[Extracted page text data]
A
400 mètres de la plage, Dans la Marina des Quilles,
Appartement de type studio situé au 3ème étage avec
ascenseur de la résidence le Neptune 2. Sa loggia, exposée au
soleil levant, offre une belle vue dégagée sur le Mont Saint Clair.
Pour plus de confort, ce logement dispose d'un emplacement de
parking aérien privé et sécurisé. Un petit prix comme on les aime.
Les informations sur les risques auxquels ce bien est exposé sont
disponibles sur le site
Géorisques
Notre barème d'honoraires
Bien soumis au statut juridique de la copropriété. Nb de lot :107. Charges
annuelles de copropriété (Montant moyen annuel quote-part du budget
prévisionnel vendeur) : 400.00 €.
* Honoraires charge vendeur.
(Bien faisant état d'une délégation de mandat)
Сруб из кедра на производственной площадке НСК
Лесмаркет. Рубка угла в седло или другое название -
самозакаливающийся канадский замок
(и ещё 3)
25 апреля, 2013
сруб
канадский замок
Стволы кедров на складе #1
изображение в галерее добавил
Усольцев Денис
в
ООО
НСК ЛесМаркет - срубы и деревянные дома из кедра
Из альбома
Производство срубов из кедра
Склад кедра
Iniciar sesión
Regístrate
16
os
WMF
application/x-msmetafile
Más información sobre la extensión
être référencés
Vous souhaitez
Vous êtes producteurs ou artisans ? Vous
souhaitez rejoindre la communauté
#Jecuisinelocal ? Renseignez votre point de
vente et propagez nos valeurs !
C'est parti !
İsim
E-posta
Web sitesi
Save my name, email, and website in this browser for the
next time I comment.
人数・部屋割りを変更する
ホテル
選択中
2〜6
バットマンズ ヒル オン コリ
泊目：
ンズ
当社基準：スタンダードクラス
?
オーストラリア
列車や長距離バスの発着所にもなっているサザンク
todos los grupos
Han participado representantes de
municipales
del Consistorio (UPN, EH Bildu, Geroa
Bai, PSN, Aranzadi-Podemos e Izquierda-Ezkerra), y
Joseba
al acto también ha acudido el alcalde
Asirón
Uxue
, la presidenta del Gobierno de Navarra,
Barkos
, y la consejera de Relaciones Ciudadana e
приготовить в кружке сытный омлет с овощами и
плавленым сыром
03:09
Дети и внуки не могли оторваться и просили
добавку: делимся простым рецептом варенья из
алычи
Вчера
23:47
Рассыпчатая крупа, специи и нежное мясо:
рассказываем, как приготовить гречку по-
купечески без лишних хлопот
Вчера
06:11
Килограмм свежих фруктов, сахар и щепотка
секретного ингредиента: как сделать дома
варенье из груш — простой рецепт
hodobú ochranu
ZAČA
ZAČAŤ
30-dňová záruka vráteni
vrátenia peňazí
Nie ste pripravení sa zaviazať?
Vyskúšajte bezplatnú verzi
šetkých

#### Problem
Copy out every line of the data where the word "кедра" occurs.

#### Output for this task
Сруб из кедра на производственной площадке НСК
НСК ЛесМаркет - срубы и деревянные дома из кедра
Производство срубов из кедра
Склад кедра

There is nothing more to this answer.